As New York City continues to grapple with youth mental health challenges, Mayor Eric Adams laid out a sweeping vision on Thursday to help schools better recognize student mental health needs and create a safety net for kids in crisis. 

The needs are high: About a fifth of children ages 3 to 13 had one or more mental, emotional, developmental or behavioral problems in 2021, according to health department data provided in the mayor’s new plan, called Care, Community, Action: A Mental Health Plan for New York City.

Rates of suicidal ideation jumped to nearly 16% from about 12% over the past decade, with more than 9% of the city’s high school students reporting they attempted suicide over the course of 2021. 

“We’ve all seen the isolation and trauma that children have experienced over the past several years, along with the results: disappearing into screens, behavioral issues, and even suicide,” Adams said while revealing the plan.

Addressing the mental health needs of young people and their families was one of the three major focal points of Adams’ blueprint. The plan calls for several things, including opening more school-based mental health clinics, creating suicide prevention trainings for educators, and assessing the impacts of social media as possible “toxic exposure.” 
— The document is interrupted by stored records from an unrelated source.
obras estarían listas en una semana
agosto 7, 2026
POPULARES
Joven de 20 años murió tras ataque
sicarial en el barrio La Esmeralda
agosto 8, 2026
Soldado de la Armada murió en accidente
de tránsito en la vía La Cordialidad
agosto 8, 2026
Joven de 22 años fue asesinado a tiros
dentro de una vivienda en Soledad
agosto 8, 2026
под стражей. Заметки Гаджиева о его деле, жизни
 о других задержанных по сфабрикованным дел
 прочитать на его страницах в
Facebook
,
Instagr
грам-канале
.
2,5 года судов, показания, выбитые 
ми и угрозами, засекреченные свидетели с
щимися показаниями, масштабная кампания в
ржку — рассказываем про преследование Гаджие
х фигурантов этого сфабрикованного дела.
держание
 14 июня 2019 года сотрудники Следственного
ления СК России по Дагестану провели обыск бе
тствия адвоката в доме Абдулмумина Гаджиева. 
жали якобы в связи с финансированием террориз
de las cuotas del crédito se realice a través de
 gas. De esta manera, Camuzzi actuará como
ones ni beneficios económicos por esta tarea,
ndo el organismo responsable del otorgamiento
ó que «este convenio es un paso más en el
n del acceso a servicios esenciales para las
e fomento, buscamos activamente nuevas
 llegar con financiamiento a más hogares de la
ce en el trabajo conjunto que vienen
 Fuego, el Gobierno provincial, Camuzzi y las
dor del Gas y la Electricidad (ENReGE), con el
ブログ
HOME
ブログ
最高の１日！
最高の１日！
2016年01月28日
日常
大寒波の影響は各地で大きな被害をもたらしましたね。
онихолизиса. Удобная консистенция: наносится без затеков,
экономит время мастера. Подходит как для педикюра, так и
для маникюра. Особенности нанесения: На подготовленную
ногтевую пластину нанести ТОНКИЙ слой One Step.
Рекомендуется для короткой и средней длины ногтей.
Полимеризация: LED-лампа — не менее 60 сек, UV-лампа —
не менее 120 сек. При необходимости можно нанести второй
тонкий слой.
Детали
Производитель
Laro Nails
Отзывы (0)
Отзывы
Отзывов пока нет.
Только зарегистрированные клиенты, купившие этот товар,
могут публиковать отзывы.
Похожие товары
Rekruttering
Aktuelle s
Though most of the ideas lacked details in terms of timeline and cost, the mayor did add a price tag of $12 million for a previously announced telehealth hotline for high school students, which the city says will be the largest of its kind in the nation. 

City officials said they will track certain data points to determine whether the plan is working, including the number of contacts made by or on behalf of youth through NYC Well (the city’s free, confidential support, crisis intervention, and information and referral service), and the percent of young people reporting feelings of sadness and hopelessness.

Here are four highlights from the plan that relates to youth and schools:

City taps telehealth to fill treatment gaps

The mayor initially announced in January that the city would launch a telehealth program for high schoolers, though has not said when the program will launch and how students can access it. 

Officials said Thursday they are still working out details.